● WORK INSTRUCTIONS:
Resume the family journal entry below about Sarah's week, picking up after its final sentence.

This week we had some extra unscheduled time so I took Sarah back to hippotherapy. It went fine but it also reminded me why I had stopped and that it is still a good idea not to go regularly. It is just way too long of a drive for the girls for a very short time on the horse and it messes up Amy’s bedtime.
When Sarah wants a certain person she usually says their name followed by “come in.” One evening when I was putting her to bed and we were talking about the glowing stars on her ceiling she said “Moon, come in.” (because there is no moon sticker on the ceiling.) I love when she can take her language that step farther into spontaneous and new sentences and sentiments.
When I took the girls to Trader Joes saying we were going to buy something for Mom-Mom, Sarah said her version of “buy a birthday cake.” This was another new creation by her, showing that she really understood. She also then helped sing “happy birthday” to Sonia, with her solo sounding something like “happy buh tish you” with some lengthy pauses but some lilt too.

● DATA FOR ANALYSIS:
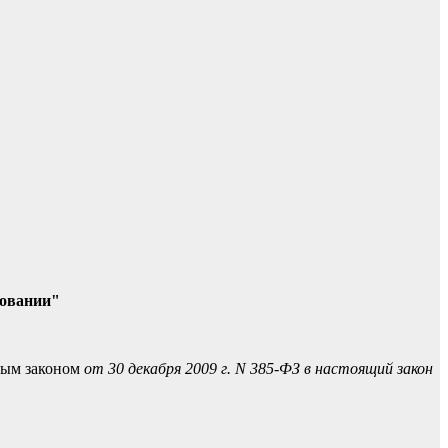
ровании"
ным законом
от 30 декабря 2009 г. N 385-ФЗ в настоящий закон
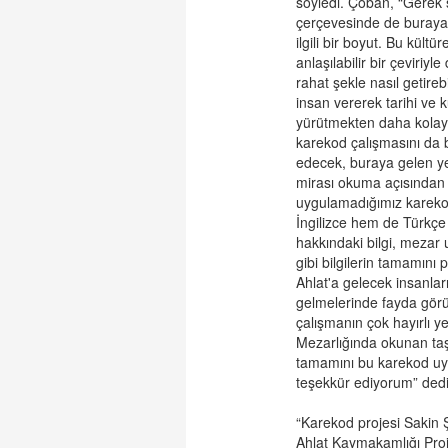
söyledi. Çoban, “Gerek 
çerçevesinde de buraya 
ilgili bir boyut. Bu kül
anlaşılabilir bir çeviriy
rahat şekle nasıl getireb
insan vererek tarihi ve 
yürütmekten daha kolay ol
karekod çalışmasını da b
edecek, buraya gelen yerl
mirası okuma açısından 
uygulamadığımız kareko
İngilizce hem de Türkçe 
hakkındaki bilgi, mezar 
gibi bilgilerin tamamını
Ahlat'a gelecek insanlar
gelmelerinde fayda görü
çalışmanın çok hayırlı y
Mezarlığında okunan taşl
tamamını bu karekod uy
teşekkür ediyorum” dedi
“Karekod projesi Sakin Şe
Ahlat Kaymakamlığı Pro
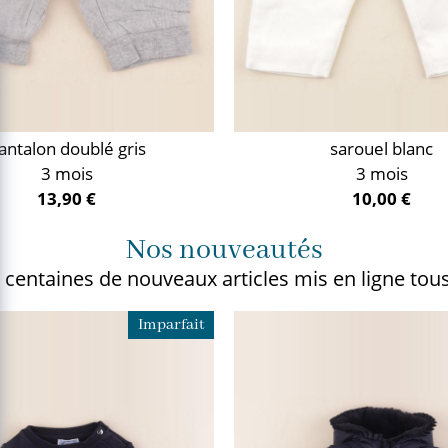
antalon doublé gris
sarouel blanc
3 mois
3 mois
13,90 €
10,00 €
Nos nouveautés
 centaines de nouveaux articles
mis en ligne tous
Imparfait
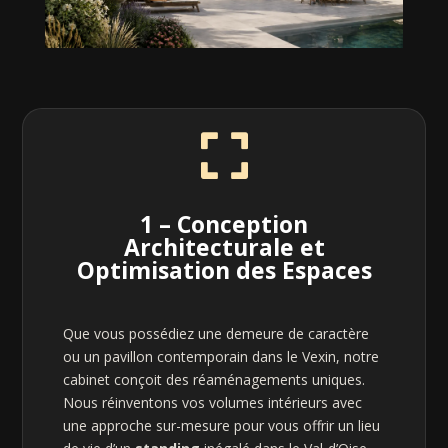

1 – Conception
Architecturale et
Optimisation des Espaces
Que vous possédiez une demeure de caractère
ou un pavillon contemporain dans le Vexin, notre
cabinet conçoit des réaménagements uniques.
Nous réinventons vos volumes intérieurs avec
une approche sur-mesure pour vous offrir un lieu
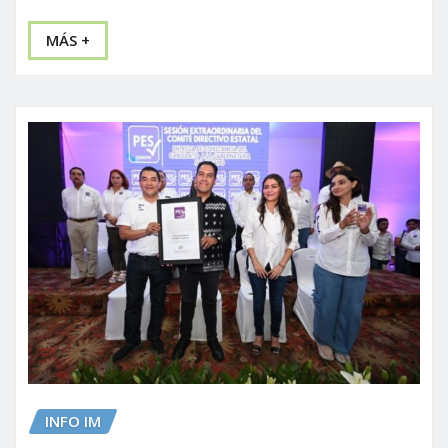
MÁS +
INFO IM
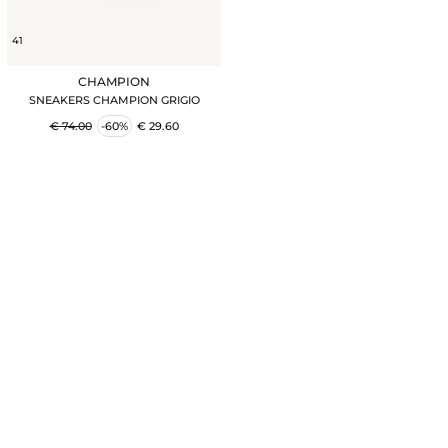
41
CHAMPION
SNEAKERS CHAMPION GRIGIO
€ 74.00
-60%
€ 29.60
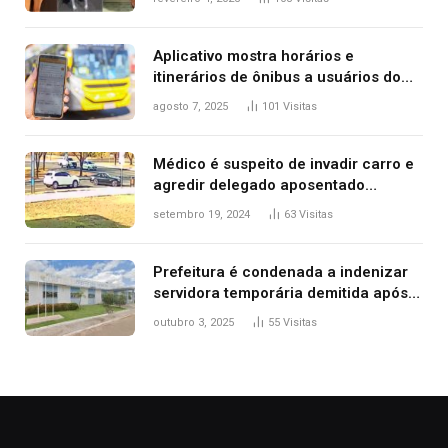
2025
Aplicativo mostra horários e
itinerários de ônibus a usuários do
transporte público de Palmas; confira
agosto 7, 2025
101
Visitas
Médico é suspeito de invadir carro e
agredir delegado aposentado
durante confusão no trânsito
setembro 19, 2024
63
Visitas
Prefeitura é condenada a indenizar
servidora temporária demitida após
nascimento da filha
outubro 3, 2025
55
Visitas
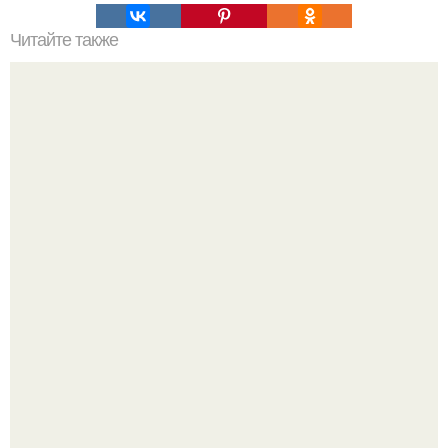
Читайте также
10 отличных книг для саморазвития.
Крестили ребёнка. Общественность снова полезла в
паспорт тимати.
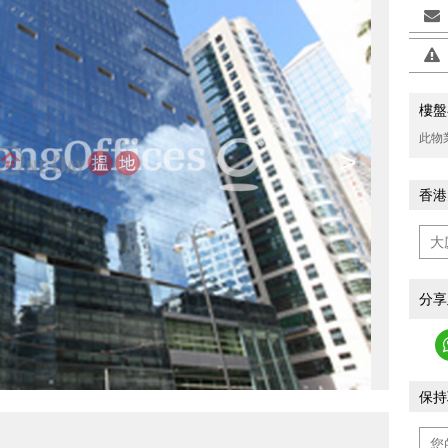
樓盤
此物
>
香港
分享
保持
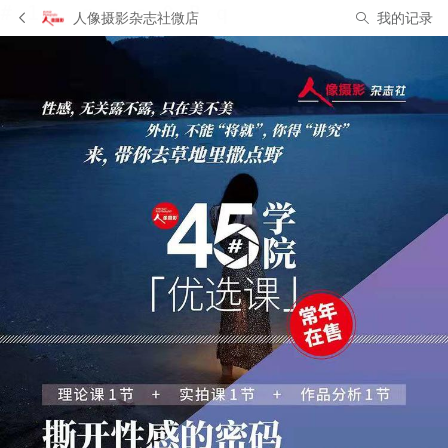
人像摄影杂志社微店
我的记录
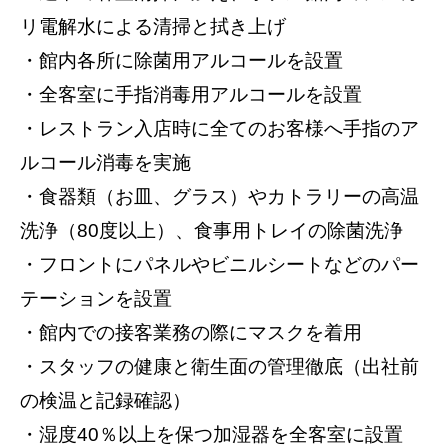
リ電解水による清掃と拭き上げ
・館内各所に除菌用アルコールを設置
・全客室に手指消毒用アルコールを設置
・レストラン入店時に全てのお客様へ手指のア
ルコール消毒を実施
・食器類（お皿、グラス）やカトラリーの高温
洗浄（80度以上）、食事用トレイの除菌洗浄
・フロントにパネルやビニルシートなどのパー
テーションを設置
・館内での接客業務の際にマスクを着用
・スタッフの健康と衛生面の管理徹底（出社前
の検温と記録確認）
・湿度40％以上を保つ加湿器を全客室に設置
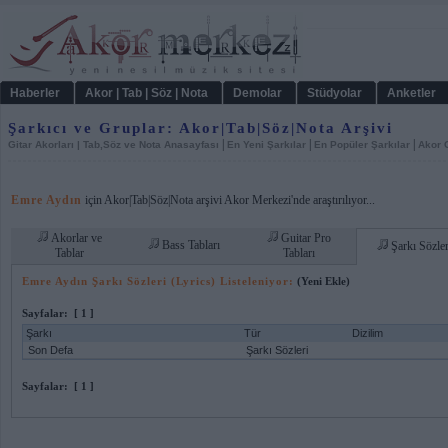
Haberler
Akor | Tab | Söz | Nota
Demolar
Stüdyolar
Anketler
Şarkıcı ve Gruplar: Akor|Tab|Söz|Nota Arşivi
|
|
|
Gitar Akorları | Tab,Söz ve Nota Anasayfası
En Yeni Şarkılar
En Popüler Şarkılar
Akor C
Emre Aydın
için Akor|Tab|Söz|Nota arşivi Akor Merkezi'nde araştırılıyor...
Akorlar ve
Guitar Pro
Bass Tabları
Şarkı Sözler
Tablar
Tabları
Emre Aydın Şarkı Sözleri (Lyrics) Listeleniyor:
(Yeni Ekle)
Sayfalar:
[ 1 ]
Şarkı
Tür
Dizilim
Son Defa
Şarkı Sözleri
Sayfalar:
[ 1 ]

---

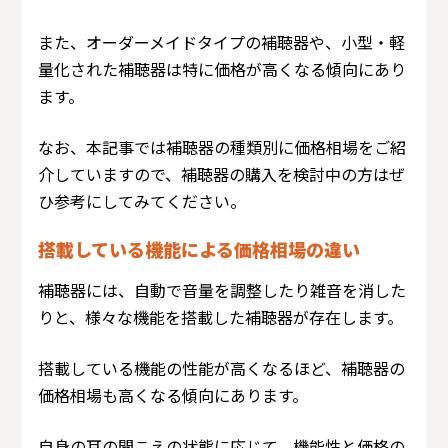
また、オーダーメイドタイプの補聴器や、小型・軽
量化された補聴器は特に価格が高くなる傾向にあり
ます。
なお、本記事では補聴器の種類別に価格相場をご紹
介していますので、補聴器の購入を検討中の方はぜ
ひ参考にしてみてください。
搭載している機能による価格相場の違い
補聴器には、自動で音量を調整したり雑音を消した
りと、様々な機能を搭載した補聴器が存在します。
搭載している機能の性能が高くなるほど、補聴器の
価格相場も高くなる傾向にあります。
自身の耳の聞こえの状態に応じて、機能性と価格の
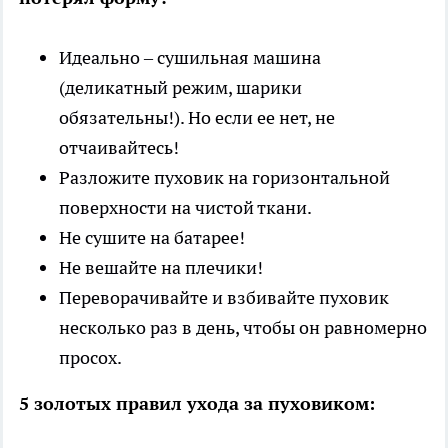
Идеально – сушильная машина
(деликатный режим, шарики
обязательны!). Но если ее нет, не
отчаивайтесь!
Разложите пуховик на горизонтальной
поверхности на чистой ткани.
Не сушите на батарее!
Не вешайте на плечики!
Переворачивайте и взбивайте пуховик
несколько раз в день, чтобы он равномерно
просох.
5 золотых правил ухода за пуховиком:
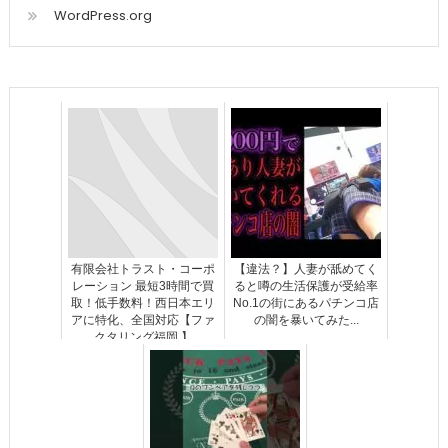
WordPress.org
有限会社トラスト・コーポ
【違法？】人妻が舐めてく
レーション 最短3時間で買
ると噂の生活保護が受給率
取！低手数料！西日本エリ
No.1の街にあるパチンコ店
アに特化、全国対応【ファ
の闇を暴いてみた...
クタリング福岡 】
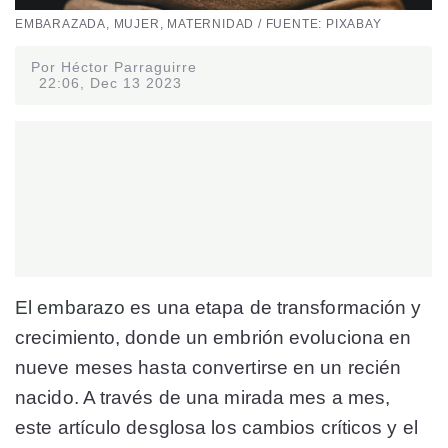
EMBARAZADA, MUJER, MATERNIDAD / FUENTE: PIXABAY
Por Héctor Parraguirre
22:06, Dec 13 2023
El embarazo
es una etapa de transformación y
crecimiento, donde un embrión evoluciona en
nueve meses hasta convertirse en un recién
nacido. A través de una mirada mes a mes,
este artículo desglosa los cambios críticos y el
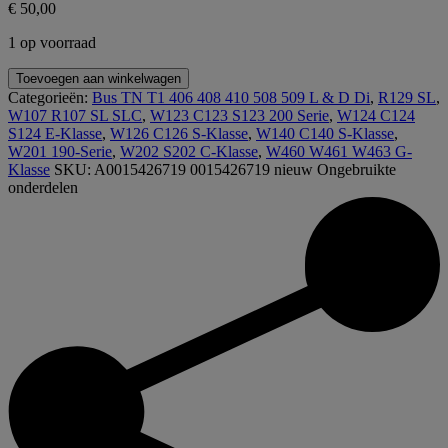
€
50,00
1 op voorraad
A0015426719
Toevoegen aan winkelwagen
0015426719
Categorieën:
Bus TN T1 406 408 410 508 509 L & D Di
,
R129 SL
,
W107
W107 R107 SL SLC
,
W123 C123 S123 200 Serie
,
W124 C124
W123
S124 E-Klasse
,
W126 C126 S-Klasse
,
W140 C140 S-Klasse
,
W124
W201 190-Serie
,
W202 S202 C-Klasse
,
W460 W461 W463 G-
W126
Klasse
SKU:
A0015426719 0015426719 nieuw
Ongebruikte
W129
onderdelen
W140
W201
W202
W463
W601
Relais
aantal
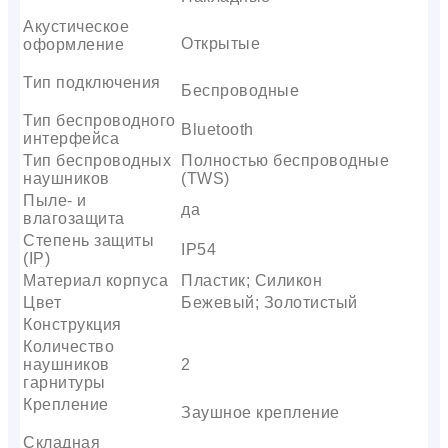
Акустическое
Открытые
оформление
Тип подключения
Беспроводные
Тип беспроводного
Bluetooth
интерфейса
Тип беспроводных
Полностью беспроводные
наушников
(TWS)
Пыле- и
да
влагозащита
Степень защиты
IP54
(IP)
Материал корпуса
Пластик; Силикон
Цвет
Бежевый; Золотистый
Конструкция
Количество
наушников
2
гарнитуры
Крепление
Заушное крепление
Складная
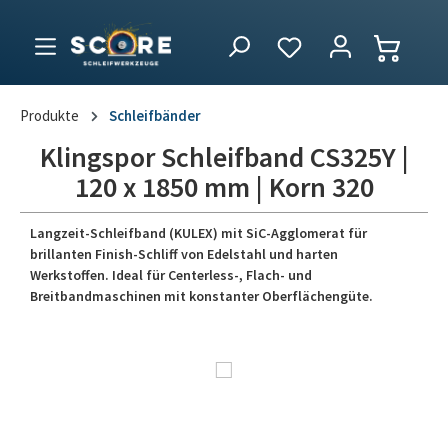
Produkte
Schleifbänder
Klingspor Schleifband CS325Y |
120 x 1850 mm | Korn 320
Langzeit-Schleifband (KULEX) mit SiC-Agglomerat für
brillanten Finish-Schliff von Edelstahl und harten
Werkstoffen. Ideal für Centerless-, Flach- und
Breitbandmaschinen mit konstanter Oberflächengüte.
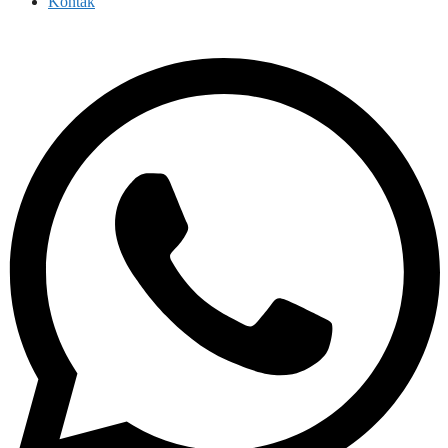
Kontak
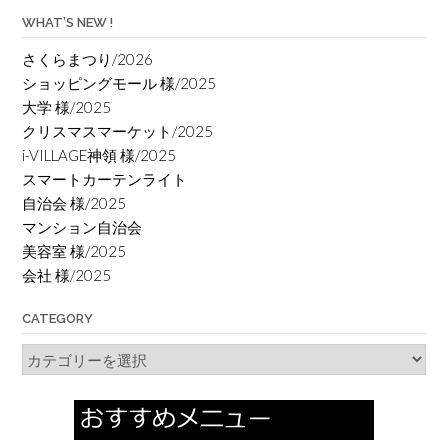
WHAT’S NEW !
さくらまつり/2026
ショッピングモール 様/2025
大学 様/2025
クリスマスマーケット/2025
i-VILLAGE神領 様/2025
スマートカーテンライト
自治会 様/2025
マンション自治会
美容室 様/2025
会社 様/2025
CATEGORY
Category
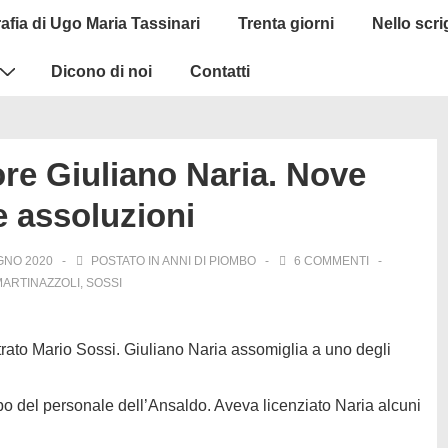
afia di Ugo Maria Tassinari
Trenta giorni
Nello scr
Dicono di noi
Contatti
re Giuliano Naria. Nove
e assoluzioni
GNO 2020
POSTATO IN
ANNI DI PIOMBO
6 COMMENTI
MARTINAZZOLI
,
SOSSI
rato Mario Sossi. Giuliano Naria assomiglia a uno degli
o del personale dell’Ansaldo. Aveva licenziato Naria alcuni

* * *

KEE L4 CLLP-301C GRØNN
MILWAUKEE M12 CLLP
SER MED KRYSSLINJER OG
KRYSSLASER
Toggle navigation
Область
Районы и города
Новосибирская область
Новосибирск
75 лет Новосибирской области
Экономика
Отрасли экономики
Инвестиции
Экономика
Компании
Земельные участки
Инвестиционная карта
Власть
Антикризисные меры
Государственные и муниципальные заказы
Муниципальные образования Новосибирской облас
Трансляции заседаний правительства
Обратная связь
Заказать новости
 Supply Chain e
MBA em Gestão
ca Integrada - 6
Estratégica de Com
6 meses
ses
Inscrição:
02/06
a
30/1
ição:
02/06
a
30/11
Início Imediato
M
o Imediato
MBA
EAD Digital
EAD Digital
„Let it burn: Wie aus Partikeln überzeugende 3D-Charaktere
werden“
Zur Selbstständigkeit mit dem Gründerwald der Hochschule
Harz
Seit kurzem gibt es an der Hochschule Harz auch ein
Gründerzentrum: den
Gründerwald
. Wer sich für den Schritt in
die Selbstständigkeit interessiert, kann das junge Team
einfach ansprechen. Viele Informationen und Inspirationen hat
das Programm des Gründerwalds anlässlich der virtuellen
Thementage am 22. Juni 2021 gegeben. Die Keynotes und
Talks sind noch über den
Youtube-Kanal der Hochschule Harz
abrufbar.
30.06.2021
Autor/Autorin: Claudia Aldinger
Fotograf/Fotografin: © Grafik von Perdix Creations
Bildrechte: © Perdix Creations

● ANSWER BOX:
Sometimes I can feel tired in a way that isn’t really about sleep. Sometimes I just want to let go and stop working so hard. What I love is that when I have that thought of letting go and falling, I never fall even an inch because I know that I have the hands of all of my volunteers and friends and family there holding me up with their time and encouragement and belief in Sarah and in me. Thank you all again and again forever and always.